Davidov asked Leon if he was concerned at the situation regarding the epidemic in Jerusalem, and Leon replied that he was far less concerned than he has been previously.

“I am far less worried than in the past, because we are finally beginning to deal with the real problems in east Jerusalem,” he explained, adding that the rate of contagion in the city’s Arab neighborhoods has begun to decline in recent days. “And that’s precisely when they decide to go and impose a lockdown there,” he added with irony.

He then commented on what he sees as the government’s distorted presentation of the situation in the haredi community, noting that testing has revealed that around half of all virus cases in the haredi community are among yeshiva students who have been learning in “capsules” for two weeks already, and therefore, “you have to understand something: The moment they’re in capsules for such a long period, they should be taken off the list. They’re not relevant to the overall picture. There’s absolutely no reason to impose a lockdown on a neighborhood where those infected are already in capsules and are already in isolation. I’m looking at the situation from a solely medical perspective,” he stressed. “They are already in quarantine, and there is no way they are going to infect others in the community.

“That’s why the situation is not nearly as bad as they are making it out to be,” he added. “Those students who have just been diagnosed were already in capsules before they contracted the virus. When we evacuated coronavirus carriers to the hotels, they told us, ‘That’s great, but they already infected other people.’ But this isn’t the case here. So why should the whole neighborhood be locked down? What does that achieve?”

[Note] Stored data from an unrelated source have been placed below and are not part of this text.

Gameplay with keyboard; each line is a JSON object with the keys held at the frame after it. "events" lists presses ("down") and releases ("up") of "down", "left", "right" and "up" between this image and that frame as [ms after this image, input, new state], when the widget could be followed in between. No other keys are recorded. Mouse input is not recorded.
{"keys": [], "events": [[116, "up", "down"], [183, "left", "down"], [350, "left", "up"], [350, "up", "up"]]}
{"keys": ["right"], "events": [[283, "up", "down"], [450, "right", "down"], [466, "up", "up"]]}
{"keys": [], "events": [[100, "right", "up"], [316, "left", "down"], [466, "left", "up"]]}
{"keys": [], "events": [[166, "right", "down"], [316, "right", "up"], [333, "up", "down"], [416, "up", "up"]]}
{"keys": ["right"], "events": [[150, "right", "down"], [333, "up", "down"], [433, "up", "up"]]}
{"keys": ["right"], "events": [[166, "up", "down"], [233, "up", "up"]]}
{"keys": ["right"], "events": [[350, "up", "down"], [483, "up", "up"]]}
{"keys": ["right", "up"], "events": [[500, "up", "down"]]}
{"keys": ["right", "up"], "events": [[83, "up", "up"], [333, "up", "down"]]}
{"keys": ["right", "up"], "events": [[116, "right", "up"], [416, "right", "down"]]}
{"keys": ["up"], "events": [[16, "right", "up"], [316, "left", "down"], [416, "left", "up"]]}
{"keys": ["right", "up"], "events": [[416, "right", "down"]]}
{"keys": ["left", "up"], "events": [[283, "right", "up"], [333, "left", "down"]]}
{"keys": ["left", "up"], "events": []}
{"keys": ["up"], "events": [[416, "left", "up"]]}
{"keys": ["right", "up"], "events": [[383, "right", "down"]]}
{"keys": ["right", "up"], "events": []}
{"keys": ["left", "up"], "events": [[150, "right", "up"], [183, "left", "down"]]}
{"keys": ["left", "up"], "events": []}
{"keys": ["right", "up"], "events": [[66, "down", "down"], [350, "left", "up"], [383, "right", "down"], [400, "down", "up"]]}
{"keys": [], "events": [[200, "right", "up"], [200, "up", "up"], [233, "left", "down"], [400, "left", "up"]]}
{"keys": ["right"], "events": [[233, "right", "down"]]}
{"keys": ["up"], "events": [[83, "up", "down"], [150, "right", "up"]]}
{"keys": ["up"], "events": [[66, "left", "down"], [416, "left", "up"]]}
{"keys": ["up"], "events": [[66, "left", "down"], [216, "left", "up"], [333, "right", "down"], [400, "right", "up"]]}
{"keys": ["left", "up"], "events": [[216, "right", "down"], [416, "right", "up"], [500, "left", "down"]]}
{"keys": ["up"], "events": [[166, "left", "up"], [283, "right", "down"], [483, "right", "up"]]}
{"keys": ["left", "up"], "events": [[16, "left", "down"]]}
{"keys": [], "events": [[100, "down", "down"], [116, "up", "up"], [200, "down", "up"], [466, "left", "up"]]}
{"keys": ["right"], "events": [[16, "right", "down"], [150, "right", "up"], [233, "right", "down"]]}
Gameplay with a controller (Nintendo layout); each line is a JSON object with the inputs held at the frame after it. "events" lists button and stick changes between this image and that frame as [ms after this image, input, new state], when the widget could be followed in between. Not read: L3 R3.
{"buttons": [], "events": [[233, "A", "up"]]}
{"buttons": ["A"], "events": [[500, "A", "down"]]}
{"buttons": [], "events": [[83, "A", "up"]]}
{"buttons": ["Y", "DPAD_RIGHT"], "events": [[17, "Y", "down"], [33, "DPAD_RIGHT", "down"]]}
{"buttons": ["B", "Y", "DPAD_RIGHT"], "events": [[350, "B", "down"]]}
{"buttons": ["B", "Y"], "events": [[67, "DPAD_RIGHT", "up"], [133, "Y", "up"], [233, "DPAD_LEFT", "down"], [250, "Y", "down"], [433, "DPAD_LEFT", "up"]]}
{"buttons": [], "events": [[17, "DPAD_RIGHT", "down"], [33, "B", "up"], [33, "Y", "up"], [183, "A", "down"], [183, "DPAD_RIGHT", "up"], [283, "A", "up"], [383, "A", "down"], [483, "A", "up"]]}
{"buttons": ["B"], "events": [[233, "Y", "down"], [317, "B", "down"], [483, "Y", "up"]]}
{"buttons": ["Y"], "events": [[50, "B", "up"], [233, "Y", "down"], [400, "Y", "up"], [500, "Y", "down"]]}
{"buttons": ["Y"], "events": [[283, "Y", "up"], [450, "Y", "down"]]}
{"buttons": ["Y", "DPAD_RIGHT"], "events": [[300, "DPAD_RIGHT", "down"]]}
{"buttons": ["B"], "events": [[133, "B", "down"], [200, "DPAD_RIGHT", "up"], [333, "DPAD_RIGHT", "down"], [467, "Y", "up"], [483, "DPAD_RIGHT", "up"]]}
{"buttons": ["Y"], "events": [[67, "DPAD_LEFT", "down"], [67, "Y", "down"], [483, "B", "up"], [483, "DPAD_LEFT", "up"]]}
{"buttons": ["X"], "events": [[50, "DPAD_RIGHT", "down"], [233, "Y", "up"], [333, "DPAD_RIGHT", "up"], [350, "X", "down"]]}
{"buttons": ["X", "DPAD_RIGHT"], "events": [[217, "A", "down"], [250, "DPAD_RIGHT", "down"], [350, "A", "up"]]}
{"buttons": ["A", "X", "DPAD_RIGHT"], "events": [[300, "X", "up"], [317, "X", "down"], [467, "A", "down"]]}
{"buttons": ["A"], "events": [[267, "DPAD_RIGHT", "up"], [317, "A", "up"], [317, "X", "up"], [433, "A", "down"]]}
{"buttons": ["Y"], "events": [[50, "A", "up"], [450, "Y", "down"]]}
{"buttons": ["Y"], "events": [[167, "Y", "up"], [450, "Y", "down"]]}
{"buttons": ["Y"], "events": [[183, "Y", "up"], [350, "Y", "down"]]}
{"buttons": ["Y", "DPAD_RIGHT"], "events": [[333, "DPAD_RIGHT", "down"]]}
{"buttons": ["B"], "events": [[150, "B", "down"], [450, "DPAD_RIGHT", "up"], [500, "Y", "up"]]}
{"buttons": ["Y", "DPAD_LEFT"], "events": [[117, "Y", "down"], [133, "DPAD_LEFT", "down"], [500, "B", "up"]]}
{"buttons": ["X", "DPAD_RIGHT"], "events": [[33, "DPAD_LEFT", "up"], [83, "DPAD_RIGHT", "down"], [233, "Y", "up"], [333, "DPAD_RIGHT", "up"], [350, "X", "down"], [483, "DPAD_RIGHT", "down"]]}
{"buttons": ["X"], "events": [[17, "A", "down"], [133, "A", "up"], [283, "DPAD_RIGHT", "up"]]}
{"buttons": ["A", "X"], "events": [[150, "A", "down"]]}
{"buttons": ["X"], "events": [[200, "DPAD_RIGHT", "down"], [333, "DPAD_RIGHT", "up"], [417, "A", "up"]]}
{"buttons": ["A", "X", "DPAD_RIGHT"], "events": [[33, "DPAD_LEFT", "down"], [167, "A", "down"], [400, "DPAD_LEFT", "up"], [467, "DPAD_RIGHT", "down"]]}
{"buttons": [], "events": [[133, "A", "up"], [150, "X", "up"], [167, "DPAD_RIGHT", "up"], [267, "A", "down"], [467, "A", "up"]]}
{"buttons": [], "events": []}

The mayor was then asked what he would have done differently in retrospect, and he replied that he would have been far stricter in enforcing the wearing of face masks and the ban on public gatherings. “In east Jerusalem, they’re still holding these mass weddings, but they’re holding them in areas controlled by the Palestinian Authority. That means that they’re still getting infected and passing on the infection to others.”

He noted that he has had a great deal of difficulty in persuading the government to take action in the Old City in particular. “I asked the authorities to shut the gates, to stop prayers on the Temple Mount, where there are between 15 and 20 thousand people every Friday. They refused to do so, until last week.”

Mayor Leon concluded by reiterating his opposition to locking down the city: “You can’t tell people – who are already doing their utmost to stop the epidemic from spreading – that they’re going to be locked down regardless. You have to deal with the source of the problem.”